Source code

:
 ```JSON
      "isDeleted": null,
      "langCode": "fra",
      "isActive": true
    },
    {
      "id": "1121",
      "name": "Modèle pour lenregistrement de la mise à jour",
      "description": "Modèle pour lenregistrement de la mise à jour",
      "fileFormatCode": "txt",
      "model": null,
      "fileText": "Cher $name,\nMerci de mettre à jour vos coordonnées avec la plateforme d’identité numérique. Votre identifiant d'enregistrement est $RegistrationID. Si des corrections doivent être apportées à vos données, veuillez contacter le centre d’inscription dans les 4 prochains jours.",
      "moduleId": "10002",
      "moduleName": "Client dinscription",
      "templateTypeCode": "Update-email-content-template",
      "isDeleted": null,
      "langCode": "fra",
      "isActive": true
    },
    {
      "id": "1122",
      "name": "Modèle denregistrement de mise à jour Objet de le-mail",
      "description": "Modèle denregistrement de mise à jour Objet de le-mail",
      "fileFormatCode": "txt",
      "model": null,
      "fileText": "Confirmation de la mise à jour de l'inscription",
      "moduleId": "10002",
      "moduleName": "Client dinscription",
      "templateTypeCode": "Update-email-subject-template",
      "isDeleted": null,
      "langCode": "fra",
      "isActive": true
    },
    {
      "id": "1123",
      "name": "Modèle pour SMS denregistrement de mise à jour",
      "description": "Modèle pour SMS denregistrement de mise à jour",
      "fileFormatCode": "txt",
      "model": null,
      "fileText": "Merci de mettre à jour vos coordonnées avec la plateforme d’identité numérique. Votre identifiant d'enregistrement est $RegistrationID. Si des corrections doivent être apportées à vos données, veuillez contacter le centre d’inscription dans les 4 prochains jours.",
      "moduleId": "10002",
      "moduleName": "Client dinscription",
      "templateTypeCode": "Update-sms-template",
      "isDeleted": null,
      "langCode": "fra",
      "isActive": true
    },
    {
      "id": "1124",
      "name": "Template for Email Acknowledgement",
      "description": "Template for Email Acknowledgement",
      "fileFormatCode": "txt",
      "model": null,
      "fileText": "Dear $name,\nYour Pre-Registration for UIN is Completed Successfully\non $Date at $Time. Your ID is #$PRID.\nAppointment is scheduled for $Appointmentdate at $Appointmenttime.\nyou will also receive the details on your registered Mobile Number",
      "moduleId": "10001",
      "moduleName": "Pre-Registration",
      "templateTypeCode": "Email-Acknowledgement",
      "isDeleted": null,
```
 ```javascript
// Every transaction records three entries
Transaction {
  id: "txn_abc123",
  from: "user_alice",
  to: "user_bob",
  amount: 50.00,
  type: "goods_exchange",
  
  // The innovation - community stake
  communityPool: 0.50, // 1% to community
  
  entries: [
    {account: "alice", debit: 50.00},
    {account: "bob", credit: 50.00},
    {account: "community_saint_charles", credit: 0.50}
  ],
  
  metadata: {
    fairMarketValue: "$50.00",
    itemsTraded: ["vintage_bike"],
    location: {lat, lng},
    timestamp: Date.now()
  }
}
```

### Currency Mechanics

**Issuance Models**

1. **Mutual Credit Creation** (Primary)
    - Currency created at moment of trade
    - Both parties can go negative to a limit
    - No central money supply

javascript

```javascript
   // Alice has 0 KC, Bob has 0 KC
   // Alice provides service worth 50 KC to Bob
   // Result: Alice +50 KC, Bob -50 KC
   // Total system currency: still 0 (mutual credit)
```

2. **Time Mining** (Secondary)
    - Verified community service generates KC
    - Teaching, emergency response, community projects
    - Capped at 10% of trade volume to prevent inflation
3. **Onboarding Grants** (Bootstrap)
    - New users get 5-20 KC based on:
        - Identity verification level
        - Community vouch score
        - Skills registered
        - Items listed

PROBLEM DETAILS:
Copy out the material word for word and line for line.

WORKED SOLUTION:
Source code

:
 ```JSON
      "isDeleted": null,
      "langCode": "fra",
      "isActive": true
    },
    {
      "id": "1121",
      "name": "Modèle pour lenregistrement de la mise à jour",
      "description": "Modèle pour lenregistrement de la mise à jour",
      "fileFormatCode": "txt",
      "model": null,
      "fileText": "Cher $name,\nMerci de mettre à jour vos coordonnées avec la plateforme d’identité numérique. Votre identifiant d'enregistrement est $RegistrationID. Si des corrections doivent être apportées à vos données, veuillez contacter le centre d’inscription dans les 4 prochains jours.",
      "moduleId": "10002",
      "moduleName": "Client dinscription",
      "templateTypeCode": "Update-email-content-template",
      "isDeleted": null,
      "langCode": "fra",
      "isActive": true
    },
    {
      "id": "1122",
      "name": "Modèle denregistrement de mise à jour Objet de le-mail",
      "description": "Modèle denregistrement de mise à jour Objet de le-mail",
      "fileFormatCode": "txt",
      "model": null,
      "fileText": "Confirmation de la mise à jour de l'inscription",
      "moduleId": "10002",
      "moduleName": "Client dinscription",
      "templateTypeCode": "Update-email-subject-template",
      "isDeleted": null,
      "langCode": "fra",
      "isActive": true
    },
    {
      "id": "1123",
      "name": "Modèle pour SMS denregistrement de mise à jour",
      "description": "Modèle pour SMS denregistrement de mise à jour",
      "fileFormatCode": "txt",
      "model": null,
      "fileText": "Merci de mettre à jour vos coordonnées avec la plateforme d’identité numérique. Votre identifiant d'enregistrement est $RegistrationID. Si des corrections doivent être apportées à vos données, veuillez contacter le centre d’inscription dans les 4 prochains jours.",
      "moduleId": "10002",
      "moduleName": "Client dinscription",
      "templateTypeCode": "Update-sms-template",
      "isDeleted": null,
      "langCode": "fra",
      "isActive": true
    },
    {
      "id": "1124",
      "name": "Template for Email Acknowledgement",
      "description": "Template for Email Acknowledgement",
      "fileFormatCode": "txt",
      "model": null,
      "fileText": "Dear $name,\nYour Pre-Registration for UIN is Completed Successfully\non $Date at $Time. Your ID is #$PRID.\nAppointment is scheduled for $Appointmentdate at $Appointmenttime.\nyou will also receive the details on your registered Mobile Number",
      "moduleId": "10001",
      "moduleName": "Pre-Registration",
      "templateTypeCode": "Email-Acknowledgement",
      "isDeleted": null,
```
 ```javascript
// Every transaction records three entries
Transaction {
  id: "txn_abc123",
  from: "user_alice",
  to: "user_bob",
  amount: 50.00,
  type: "goods_exchange",
  
  // The innovation - community stake
  communityPool: 0.50, // 1% to community
  
  entries: [
    {account: "alice", debit: 50.00},
    {account: "bob", credit: 50.00},
    {account: "community_saint_charles", credit: 0.50}
  ],
  
  metadata: {
    fairMarketValue: "$50.00",
    itemsTraded: ["vintage_bike"],
    location: {lat, lng},
    timestamp: Date.now()
  }
}
```

### Currency Mechanics

**Issuance Models**

1. **Mutual Credit Creation** (Primary)
    - Currency created at moment of trade
    - Both parties can go negative to a limit
    - No central money supply

javascript

```javascript
   // Alice has 0 KC, Bob has 0 KC
   // Alice provides service worth 50 KC to Bob
   // Result: Alice +50 KC, Bob -50 KC
   // Total system currency: still 0 (mutual credit)
```

2. **Time Mining** (Secondary)
    - Verified community service generates KC
    - Teaching, emergency response, community projects
    - Capped at 10% of trade volume to prevent inflation
3. **Onboarding Grants** (Bootstrap)
    - New users get 5-20 KC based on:
        - Identity verification level
        - Community vouch score
        - Skills registered
        - Items listed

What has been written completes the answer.